Joona neemt hem op. Zijn ogen staan hard en doen denken aan nat leisteen.
‘We hoeven toch niet bang te zijn voor een oude vent achter slot en grendel,’ zegt Verner en hij krabt gestrest aan zijn voorhoofd. ‘Hij moet bang zijn voor óns. Verdomme, we kunnen zijn cel binnenvallen, hem tegen de grond werken en hem de duimschroeven flink aandraaien. Hem hard aanpakken, en dan bedoel ik echt meedogenloos hard.’
‘Dat werkt niet,’ zegt Joona.
‘Maar er zijn methodes die altijd werken,’ gaat Verner door. ‘Ik heb een geheime groep die in Guantánamo is geweest.’
‘Deze bijeenkomst heeft overigens nooit plaatsgevonden,’ haast Carlos zich te zeggen.
‘Ik heb zelden bijeenkomsten die plaatsvinden,’ zegt Verner met zijn basstem, en hij leunt naar voren. ‘Mijn groep weet alles over waterboarden en elektrische schokken.’
‘Walter is niet bang voor pijn,’ zegt Joona.
‘Dus we geven het maar op?’
‘Nee,’ antwoordt Joona en hij leunt achterover, waardoor de stoel kraakt achter zijn rug.
‘Maar in welke richting moeten we denken, volgens jou?’ vraagt Verner.
‘Als we met Walter gaan praten, kunnen we er zeker van zijn dat hij liegt. Hij zal het gesprek sturen, en als hij heeft uitgevogeld wat we van hem willen, begint hij te marchanderen en het eind van het liedje is dat we hem iets gegeven hebben waar we spijt van krijgen.’
Carlos slaat zijn blik neer en krabt geïrriteerd aan zijn knieholte.
‘Wat kunnen we dan nog?’ vraagt Verner zacht.

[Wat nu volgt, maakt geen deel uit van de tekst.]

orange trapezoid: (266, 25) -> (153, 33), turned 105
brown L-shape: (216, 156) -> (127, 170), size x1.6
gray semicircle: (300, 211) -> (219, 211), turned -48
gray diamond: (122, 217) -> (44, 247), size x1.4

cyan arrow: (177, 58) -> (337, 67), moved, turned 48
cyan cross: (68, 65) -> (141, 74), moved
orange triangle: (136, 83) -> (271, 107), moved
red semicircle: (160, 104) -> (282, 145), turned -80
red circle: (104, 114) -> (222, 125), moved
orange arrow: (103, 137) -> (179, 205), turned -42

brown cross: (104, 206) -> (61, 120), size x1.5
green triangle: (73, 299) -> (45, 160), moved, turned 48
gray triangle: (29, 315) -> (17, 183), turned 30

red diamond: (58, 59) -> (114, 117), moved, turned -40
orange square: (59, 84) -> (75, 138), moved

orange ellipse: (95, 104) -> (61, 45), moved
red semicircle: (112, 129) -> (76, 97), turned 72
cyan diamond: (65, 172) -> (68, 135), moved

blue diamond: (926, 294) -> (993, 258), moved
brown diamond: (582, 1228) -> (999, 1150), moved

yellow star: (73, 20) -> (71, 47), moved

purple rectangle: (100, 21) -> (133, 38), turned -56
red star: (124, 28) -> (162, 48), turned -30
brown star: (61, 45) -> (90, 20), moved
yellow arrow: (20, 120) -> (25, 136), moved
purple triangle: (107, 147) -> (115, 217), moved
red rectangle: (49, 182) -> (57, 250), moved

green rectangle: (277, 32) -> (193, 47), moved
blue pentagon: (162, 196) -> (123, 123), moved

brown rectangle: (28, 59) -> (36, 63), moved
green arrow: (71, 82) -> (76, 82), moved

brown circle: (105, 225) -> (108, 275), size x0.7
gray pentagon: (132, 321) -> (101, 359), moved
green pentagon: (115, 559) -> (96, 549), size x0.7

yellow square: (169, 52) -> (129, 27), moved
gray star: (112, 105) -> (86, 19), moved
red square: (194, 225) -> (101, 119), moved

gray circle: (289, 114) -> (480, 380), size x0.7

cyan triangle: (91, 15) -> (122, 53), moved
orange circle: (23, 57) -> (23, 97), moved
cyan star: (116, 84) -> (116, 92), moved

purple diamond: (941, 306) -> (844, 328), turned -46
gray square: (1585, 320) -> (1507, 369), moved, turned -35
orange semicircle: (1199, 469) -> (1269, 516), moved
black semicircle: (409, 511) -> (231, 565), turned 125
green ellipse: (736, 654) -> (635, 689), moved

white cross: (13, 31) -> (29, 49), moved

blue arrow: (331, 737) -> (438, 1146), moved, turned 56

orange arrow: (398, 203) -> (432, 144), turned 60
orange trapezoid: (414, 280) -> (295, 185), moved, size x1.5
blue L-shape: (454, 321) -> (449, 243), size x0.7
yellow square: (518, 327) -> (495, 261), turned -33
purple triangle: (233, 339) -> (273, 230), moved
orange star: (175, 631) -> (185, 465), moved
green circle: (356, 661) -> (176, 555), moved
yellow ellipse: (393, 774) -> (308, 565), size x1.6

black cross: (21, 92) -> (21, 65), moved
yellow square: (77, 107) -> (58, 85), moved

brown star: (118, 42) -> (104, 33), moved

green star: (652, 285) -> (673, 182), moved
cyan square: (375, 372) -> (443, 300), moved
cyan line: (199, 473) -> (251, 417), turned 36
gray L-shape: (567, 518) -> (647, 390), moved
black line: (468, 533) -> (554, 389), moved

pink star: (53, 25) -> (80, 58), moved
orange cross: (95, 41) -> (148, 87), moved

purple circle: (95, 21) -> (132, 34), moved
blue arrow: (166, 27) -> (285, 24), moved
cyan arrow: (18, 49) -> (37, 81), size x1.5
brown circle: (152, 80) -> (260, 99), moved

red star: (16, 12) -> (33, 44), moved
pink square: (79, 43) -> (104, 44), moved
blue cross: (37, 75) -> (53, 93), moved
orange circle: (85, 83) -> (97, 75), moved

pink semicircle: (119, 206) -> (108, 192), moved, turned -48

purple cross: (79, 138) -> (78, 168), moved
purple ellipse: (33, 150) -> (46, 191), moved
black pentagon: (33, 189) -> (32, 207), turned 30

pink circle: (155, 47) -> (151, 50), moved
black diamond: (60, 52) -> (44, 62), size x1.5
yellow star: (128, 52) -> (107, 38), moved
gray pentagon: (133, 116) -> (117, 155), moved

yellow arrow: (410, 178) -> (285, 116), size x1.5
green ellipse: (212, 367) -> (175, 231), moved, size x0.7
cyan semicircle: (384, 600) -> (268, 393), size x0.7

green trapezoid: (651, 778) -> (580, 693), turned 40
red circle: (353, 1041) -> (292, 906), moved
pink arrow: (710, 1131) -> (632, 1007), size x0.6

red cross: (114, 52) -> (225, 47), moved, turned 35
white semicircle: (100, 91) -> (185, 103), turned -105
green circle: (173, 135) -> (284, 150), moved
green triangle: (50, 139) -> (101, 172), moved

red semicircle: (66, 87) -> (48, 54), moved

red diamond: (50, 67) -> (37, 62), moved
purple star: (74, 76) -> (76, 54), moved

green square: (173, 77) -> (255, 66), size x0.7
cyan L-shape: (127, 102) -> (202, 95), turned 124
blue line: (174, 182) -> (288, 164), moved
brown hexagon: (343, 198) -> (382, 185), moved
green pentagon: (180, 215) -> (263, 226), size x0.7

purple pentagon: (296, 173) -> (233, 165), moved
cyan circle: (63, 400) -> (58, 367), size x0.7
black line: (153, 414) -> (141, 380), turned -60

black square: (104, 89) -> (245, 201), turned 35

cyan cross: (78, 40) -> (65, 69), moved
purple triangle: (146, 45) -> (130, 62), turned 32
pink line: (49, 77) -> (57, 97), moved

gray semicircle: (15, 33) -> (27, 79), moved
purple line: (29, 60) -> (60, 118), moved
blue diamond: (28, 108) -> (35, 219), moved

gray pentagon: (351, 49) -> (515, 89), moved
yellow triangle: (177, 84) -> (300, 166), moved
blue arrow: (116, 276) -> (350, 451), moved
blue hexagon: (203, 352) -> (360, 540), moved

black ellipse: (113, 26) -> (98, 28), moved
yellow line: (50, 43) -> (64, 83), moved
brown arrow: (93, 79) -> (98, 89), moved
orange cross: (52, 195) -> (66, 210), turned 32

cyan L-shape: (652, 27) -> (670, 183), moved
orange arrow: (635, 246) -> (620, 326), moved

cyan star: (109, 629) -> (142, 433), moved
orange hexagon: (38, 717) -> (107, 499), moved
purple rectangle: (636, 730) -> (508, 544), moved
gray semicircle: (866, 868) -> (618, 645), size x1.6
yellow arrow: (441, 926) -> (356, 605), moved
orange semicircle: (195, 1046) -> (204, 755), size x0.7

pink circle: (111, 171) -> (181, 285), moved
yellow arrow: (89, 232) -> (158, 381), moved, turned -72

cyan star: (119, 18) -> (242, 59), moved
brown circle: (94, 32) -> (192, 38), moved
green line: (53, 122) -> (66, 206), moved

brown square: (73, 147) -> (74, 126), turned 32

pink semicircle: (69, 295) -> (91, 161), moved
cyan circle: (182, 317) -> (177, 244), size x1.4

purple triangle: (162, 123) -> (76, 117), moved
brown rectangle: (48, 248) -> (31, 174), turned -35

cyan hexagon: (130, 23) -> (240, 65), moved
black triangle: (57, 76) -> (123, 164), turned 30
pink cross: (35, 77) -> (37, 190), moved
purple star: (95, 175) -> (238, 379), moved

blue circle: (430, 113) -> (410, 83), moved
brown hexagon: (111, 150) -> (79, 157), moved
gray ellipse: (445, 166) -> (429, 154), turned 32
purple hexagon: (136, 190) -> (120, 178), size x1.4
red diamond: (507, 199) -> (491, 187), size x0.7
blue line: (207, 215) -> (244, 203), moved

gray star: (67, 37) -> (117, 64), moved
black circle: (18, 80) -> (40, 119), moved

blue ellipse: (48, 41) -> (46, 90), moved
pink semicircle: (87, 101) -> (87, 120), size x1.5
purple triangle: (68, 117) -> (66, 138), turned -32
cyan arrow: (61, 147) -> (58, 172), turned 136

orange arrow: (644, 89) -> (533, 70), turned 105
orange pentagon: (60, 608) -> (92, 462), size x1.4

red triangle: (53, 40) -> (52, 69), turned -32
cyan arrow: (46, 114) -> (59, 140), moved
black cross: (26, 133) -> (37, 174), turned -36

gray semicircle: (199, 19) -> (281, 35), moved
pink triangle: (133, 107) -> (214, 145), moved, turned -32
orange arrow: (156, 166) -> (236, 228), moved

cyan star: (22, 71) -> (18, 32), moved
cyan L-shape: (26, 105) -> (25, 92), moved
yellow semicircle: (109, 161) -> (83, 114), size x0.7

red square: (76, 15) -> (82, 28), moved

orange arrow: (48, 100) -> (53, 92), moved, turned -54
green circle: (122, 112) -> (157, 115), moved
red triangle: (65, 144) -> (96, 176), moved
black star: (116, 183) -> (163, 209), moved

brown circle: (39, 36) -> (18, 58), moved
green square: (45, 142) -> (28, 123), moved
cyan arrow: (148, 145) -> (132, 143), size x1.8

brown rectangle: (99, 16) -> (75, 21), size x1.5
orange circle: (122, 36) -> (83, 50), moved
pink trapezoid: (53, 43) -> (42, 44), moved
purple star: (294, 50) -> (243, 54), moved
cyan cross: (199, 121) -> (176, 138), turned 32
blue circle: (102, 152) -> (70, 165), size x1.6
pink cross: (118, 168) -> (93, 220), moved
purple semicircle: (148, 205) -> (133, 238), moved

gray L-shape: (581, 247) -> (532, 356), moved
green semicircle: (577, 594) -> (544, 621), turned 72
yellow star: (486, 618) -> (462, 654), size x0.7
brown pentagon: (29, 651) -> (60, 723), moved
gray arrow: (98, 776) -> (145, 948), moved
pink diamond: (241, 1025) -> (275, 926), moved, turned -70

‘Ik weet niet of het mogelijk is,’ zegt Joona. ‘Maar als we een agent als patiënt op dezelfde gesloten afdeling kunnen plaatsen...’
‘Meer wil ik er niet over horen,’ kapt Carlos hem af.
‘Het moet iemand zijn die zo overtuigend is dat Jurek Walter toenadering zoekt,’ gaat Joona verder.
‘Jezus christus,’ mompelt Verner.
‘Een patiënt,’ fluistert Carlos.
‘Want ik denk niet dat we kunnen volstaan met iemand die hij kan gebruiken, uitbuiten,’ zegt Joona.
‘Wat wil je daarmee zeggen?’
‘We moeten een agent zien te vinden die zó uitzonderlijk is dat Walters nieuwsgierigheid geprikkeld wordt.’